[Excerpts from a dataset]

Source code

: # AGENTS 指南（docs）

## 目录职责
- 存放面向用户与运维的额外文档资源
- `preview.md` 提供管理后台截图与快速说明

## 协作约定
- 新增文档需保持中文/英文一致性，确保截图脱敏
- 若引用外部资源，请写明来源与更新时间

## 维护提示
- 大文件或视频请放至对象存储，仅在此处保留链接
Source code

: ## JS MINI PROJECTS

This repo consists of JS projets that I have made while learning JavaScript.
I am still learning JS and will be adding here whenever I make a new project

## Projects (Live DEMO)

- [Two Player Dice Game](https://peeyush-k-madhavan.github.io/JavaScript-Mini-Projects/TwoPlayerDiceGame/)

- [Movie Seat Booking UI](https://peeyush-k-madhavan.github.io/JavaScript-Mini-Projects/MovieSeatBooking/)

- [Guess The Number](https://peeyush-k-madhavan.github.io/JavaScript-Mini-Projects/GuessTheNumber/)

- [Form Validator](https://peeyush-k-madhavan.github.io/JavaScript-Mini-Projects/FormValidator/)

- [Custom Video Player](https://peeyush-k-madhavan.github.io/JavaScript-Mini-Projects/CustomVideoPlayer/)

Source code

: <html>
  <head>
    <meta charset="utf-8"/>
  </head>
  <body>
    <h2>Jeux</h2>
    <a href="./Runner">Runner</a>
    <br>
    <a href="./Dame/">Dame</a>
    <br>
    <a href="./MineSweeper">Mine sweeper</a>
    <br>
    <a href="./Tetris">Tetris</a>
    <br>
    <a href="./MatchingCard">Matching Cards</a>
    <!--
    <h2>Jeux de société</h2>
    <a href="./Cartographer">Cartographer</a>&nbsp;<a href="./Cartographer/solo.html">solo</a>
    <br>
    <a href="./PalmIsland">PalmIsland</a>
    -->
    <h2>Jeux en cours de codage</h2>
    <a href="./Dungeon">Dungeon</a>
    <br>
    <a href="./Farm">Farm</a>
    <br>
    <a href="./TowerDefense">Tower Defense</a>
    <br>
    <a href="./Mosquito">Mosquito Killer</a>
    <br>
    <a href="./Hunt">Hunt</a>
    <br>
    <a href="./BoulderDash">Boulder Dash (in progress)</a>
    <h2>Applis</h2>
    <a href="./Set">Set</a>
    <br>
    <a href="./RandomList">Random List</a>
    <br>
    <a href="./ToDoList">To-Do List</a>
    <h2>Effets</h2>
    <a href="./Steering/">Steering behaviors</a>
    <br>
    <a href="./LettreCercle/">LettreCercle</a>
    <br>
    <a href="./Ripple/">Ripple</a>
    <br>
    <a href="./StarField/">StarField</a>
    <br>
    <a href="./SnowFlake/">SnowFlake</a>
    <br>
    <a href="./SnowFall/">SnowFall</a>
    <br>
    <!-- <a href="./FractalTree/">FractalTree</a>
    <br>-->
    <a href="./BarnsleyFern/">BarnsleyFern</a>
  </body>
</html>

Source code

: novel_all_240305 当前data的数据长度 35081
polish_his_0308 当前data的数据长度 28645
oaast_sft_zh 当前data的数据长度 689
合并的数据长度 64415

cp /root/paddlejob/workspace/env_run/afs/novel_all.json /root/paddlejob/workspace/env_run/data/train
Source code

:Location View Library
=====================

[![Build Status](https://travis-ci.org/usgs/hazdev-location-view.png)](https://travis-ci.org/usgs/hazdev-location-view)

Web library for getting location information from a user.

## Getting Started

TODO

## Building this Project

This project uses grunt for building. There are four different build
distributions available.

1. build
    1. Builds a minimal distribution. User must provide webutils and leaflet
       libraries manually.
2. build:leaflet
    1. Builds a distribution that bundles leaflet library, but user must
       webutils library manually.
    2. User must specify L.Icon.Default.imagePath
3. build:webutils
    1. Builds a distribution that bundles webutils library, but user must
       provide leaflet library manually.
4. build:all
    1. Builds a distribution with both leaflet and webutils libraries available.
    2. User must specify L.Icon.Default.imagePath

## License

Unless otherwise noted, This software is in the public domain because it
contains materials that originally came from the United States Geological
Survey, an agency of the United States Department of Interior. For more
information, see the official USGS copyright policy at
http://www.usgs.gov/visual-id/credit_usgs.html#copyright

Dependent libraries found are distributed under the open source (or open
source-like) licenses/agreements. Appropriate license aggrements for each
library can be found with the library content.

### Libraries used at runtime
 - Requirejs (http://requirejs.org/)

* WORK ITEM *
From the data above, output every line exactly.

* RESPONSE BELOW *
Source code

: # AGENTS 指南（docs）

## 目录职责
- 存放面向用户与运维的额外文档资源
- `preview.md` 提供管理后台截图与快速说明

## 协作约定
- 新增文档需保持中文/英文一致性，确保截图脱敏
- 若引用外部资源，请写明来源与更新时间

## 维护提示
- 大文件或视频请放至对象存储，仅在此处保留链接
Source code

: ## JS MINI PROJECTS

This repo consists of JS projets that I have made while learning JavaScript.
I am still learning JS and will be adding here whenever I make a new project

## Projects (Live DEMO)

- [Two Player Dice Game](https://peeyush-k-madhavan.github.io/JavaScript-Mini-Projects/TwoPlayerDiceGame/)

- [Movie Seat Booking UI](https://peeyush-k-madhavan.github.io/JavaScript-Mini-Projects/MovieSeatBooking/)

- [Guess The Number](https://peeyush-k-madhavan.github.io/JavaScript-Mini-Projects/GuessTheNumber/)

- [Form Validator](https://peeyush-k-madhavan.github.io/JavaScript-Mini-Projects/FormValidator/)

- [Custom Video Player](https://peeyush-k-madhavan.github.io/JavaScript-Mini-Projects/CustomVideoPlayer/)

Source code

: <html>
  <head>
    <meta charset="utf-8"/>
  </head>
  <body>
    <h2>Jeux</h2>
    <a href="./Runner">Runner</a>
    <br>
    <a href="./Dame/">Dame</a>
    <br>
    <a href="./MineSweeper">Mine sweeper</a>
    <br>
    <a href="./Tetris">Tetris</a>
    <br>
    <a href="./MatchingCard">Matching Cards</a>
    <!--
    <h2>Jeux de société</h2>
    <a href="./Cartographer">Cartographer</a>&nbsp;<a href="./Cartographer/solo.html">solo</a>
    <br>
    <a href="./PalmIsland">PalmIsland</a>
    -->
    <h2>Jeux en cours de codage</h2>
    <a href="./Dungeon">Dungeon</a>
    <br>
    <a href="./Farm">Farm</a>
    <br>
    <a href="./TowerDefense">Tower Defense</a>
    <br>
    <a href="./Mosquito">Mosquito Killer</a>
    <br>
    <a href="./Hunt">Hunt</a>
    <br>
    <a href="./BoulderDash">Boulder Dash (in progress)</a>
    <h2>Applis</h2>
    <a href="./Set">Set</a>
    <br>
    <a href="./RandomList">Random List</a>
    <br>
    <a href="./ToDoList">To-Do List</a>
    <h2>Effets</h2>
    <a href="./Steering/">Steering behaviors</a>
    <br>
    <a href="./LettreCercle/">LettreCercle</a>
    <br>
    <a href="./Ripple/">Ripple</a>
    <br>
    <a href="./StarField/">StarField</a>
    <br>
    <a href="./SnowFlake/">SnowFlake</a>
    <br>
    <a href="./SnowFall/">SnowFall</a>
    <br>
    <!-- <a href="./FractalTree/">FractalTree</a>
    <br>-->
    <a href="./BarnsleyFern/">BarnsleyFern</a>
  </body>
</html>

Source code

: novel_all_240305 当前data的数据长度 35081
polish_his_0308 当前data的数据长度 28645
oaast_sft_zh 当前data的数据长度 689
合并的数据长度 64415

cp /root/paddlejob/workspace/env_run/afs/novel_all.json /root/paddlejob/workspace/env_run/data/train
Source code

:Location View Library
=====================

[![Build Status](https://travis-ci.org/usgs/hazdev-location-view.png)](https://travis-ci.org/usgs/hazdev-location-view)

Web library for getting location information from a user.

## Getting Started

TODO

## Building this Project

This project uses grunt for building. There are four different build
distributions available.

1. build
    1. Builds a minimal distribution. User must provide webutils and leaflet
       libraries manually.
2. build:leaflet
    1. Builds a distribution that bundles leaflet library, but user must
       webutils library manually.
    2. User must specify L.Icon.Default.imagePath
3. build:webutils
    1. Builds a distribution that bundles webutils library, but user must
       provide leaflet library manually.
4. build:all
    1. Builds a distribution with both leaflet and webutils libraries available.
    2. User must specify L.Icon.Default.imagePath

## License

Unless otherwise noted, This software is in the public domain because it
contains materials that originally came from the United States Geological
Survey, an agency of the United States Department of Interior. For more
information, see the official USGS copyright policy at
http://www.usgs.gov/visual-id/credit_usgs.html#copyright

Dependent libraries found are distributed under the open source (or open
source-like) licenses/agreements. Appropriate license aggrements for each
library can be found with the library content.

### Libraries used at runtime
 - Requirejs (http://requirejs.org/)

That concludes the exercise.